Introduction:
In layman’s terms, Data Science, Data Analytics and Business Intelligence are used interchangeably. However, there are a plethora of differences between these three if seen from an expert’s eyes.
Data Science is a wider term that contains within its ambit everything that involves mining large data sets. Data Science is not merely related to statistical or algorithmic aspects of data mining but it is actually a melange of programming, statistics, and big data analytics. Business Analytics, on the other hand, can be deemed to be an end-product of data science. It is further divided into two categories, they are, Statistical Analysis and Business Intelligence.
Difference between Data Science and Business Analytics:
The primary difference between Data Science and Business Analytics is related to the problems addressed by both. Data science is related to the utilization algorithms and technology for the purpose of analyzing data. It is used mainly for the purpose of both structured and unstructured data.

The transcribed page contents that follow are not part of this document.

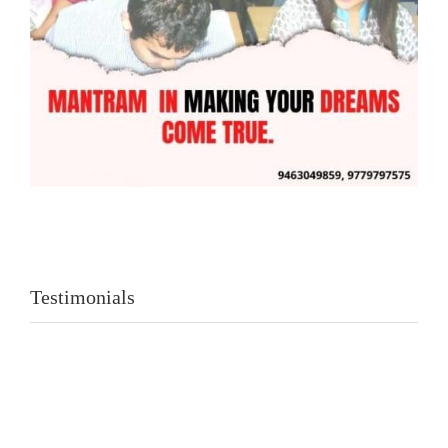
Testimonials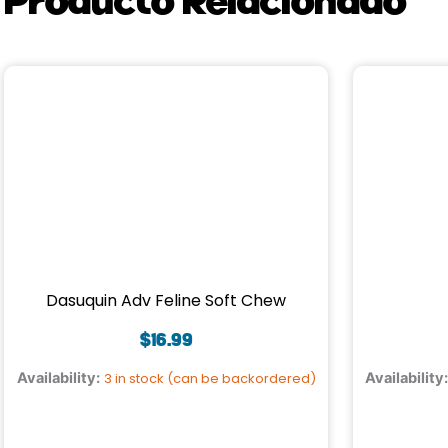
Dasuquin Adv Feline Soft Chew
$
16.99
Availability:
3 in stock (can be backordered)
Availability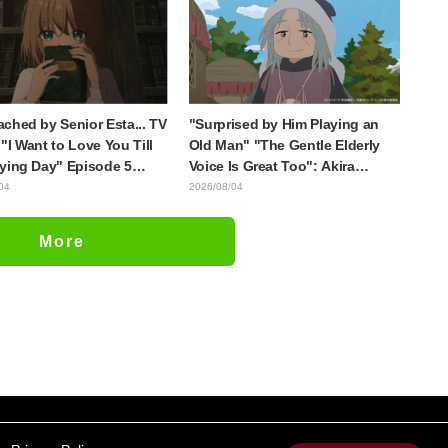
Evangelion"
with the most distinct usual art
style draws it"
ched by Senior Esta... TV
"Surprised by Him Playing an
"I Want to Love You Till
Old Man" "The Gentle Elderly
ying Day" Episode 5
Voice Is Great Too": Akira
is, Preview Stills, WEB
Ishida's Chief Voice in Episode
04
2026/08/04
r, and Episode Posters
6 of Anime Jaadugar: A Witch in
sed
Mongolia
More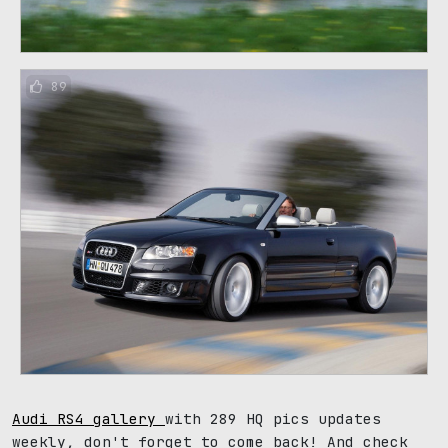
89
Audi RS4 gallery
with 289 HQ pics updates
weekly, don't forget to come back! And check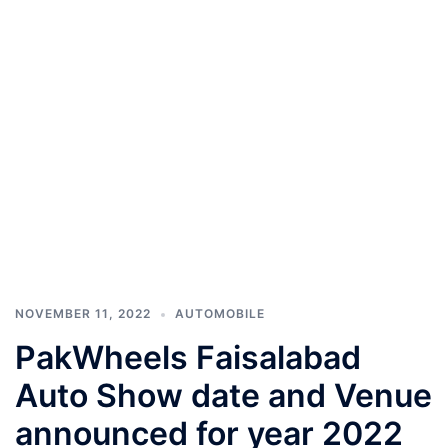
NOVEMBER 11, 2022
AUTOMOBILE
PakWheels Faisalabad
Auto Show date and Venue
announced for year 2022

On the other hand Business Analytics involves the study only of well structured business data.
Difference between Data Science and Data Analytics:
Data Science uses concepts such as data mining, data inference, predictive modeling, and Machine Learning algorithm development, to transform complicated data sets into actionable business strategies. Their responsibility is to clean, process and validate the data.

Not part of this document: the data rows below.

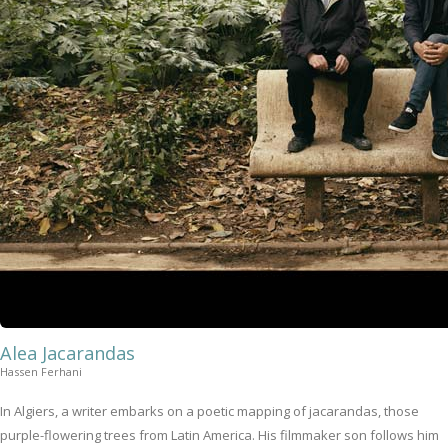
Alea Jacarandas
Hassen Ferhani
In Algiers, a writer embarks on a poetic mapping of jacarandas, those
purple-flowering trees from Latin America. His filmmaker son follows him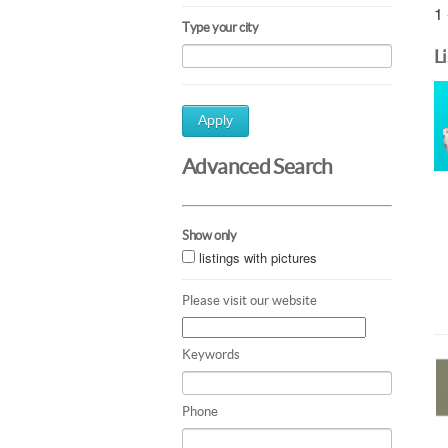
1 
Type your city
L
Apply
Advanced Search
Show only
listings with pictures
Please visit our website
Keywords
Phone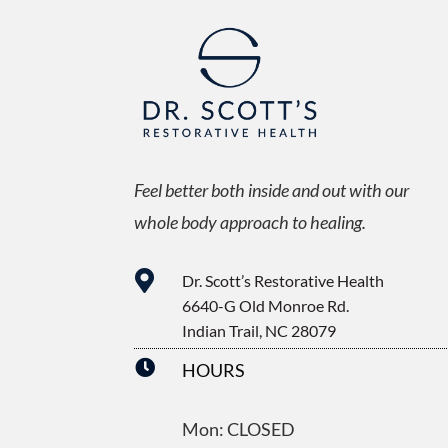
Feel better both inside and out with our
whole body approach to healing.

Dr. Scott’s Restorative Health
6640-G Old Monroe Rd.
Indian Trail, NC 28079

HOURS
Mon: CLOSED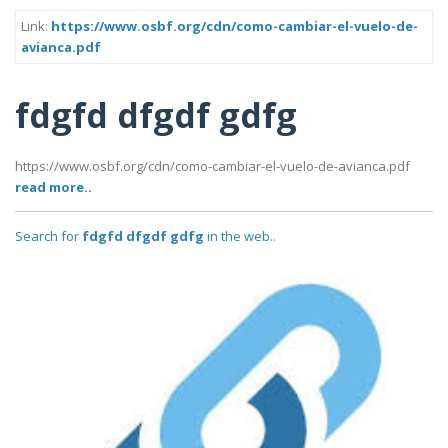
Link:
https://www.osbf.org/cdn/como-cambiar-el-vuelo-de-
avianca.pdf
fdgfd dfgdf gdfg
https://www.osbf.org/cdn/como-cambiar-el-vuelo-de-avianca.pdf
read more..
Search for
fdgfd dfgdf gdfg
in the web..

Data Analytics, on the other hand, mainly employs Statistics, Mathematics, and Statistical Analysis to uncover the basic specifics of insights extracted using Data Science techniques. Their responsibility is to collect the data and interpret it.
Difference between Data Analytics and Business Analytics
The role of a Data analyst entails the analyzing of data to unearth the recent trends. These trends are then used for the purpose of making informed organizational decisions.
On the other hand, in Business Analytics the analysis is performed for a specific type of information which helps a business in making practical and data-driven decisions. This also facilitates the implementation of changes based on those decisions, the identification of problems and finding the solutions.
Conclusion:
The difference between these there is negligible for someone who is just venturing into the studies of Data Science. Hope this blog cleared all the questions you had regarding the topic.